Por José Cláudio Souza Alves, professor do Departamento de Ciências Sociais/ICHS/UFRRJ
Por que policiais, traficantes e milicianos votaram em Bolsonaro? Cada um destes tem seus interesses próprios e objetivos específicos, mas há um elemento comum: o aumento dos confrontos traz ganhos para todos eles.
Mais repressão eleva o preço do mercado de drogas e somente grandes facções permanecerão – as que conseguirem controlar a fronteira e os corredores para os países latino-americanos produtores de drogas. A indústria bélica terá uma explosão na demanda, aquecida legal e ilegalmente, já que o tráfico de armas segue em paralelo ao tráfico de drogas, milícias e maior letalidade policial. Fuzis AR15 e AK47 passarão a conviver com metralhadoras Ponto 30 ou Ponto 50. O suborno extraído do traficante aumentará e a resposta dos traficantes às operações se intensificará. Policiais poderão estabelecer novos patamares de ganho a partir do aumento da repressão. Milicianos ampliarão suas taxas de lucro. Preços da segurança cobrada de moradores e comerciantes, do gás, da água, da “vanzinha” serão majorados. Ou poderão ser reduzidos, dependendo da escala que alcancem num cenário de fortalecimento do controle militarizado das áreas. Milicianos já não precisarão mais de gorro, num cenário de abatimento liberado de negros, pobres favelados e moradores de periferia. Uma profissão em ascensão no mercado de trabalho do crime organizado.
Todo o tabuleiro do mundo do crime passará a se mover em um novo cenário. Líder de grupo de extermínio em consórcio com traficantes, antes por ele executados, participarão de licitações na prefeitura para drenarem os fundos públicos. Milicianos, prefeitos, vereadores, deputados e secretários municipais retalharão os patrimônios naturais, logísticos e de serviços públicos nos acordos de manutenção dos grupos dominantes. Traficantes cobrarão taxas de segurança e milicianos ampliarão sua presença no tráfico de drogas. Chacinas invisíveis – não registradas pela polícia nem noticiadas pela mídia – redefinirão as fronteiras entre facções, milícias e batalhões. Mortes diárias pulverizadas no cotidiano da população seguirão a correnteza do velho silêncio dos que buscam permanecer vivos. O grande capital fará arranjo com aqueles que lhe deem maior retorno e maior garantia de proteção.

Registros fornecidos
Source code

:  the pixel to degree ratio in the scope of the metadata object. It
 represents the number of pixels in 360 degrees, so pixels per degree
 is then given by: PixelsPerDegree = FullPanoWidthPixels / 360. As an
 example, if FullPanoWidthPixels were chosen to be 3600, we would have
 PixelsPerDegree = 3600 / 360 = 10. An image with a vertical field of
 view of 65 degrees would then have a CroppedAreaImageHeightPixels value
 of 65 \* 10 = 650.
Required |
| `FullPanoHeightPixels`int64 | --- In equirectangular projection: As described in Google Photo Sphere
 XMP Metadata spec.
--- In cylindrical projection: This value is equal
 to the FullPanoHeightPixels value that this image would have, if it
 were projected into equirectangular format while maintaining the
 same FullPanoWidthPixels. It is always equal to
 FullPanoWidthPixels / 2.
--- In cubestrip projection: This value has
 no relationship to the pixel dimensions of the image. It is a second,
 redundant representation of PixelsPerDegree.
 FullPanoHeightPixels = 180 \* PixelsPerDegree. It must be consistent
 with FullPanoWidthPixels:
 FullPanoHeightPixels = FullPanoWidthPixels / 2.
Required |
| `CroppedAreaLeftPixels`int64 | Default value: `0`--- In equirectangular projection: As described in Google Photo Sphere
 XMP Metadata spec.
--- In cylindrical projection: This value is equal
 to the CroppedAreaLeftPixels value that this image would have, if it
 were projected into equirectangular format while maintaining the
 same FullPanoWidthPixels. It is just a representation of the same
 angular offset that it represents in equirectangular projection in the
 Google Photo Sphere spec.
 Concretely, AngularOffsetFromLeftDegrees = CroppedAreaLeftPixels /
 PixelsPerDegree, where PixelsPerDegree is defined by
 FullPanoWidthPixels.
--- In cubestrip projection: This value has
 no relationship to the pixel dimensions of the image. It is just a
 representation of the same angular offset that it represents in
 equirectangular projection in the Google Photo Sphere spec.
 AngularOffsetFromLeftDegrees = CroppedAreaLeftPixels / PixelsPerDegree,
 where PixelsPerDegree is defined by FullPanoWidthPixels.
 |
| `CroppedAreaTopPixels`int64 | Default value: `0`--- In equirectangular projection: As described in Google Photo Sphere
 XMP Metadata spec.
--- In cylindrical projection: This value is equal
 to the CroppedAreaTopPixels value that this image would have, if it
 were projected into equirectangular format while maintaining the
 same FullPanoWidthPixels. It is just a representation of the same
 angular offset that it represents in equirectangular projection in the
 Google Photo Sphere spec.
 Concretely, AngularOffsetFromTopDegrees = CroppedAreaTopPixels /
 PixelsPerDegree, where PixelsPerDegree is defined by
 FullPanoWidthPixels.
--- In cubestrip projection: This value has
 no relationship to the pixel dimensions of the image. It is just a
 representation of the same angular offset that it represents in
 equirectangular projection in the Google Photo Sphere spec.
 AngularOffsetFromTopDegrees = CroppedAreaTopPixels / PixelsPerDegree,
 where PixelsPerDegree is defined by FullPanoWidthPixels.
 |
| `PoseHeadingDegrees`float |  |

O que fazer
Responda com base no texto apresentado:
(a) Qual é o elemento comum entre policiais, traficantes e milicianos?
(b) Que fuzis passarão a conviver com metralhadoras Ponto 30 ou Ponto 50?
(c) Por que as chacinas são chamadas de "invisíveis"?
Os registros têm origem em outra fonte.

Resolução do exercício
(a) O aumento dos confrontos traz ganhos para todos eles.
(b) Os fuzis AR15 e AK47.
(c) Porque não são registradas pela polícia nem noticiadas pela mídia.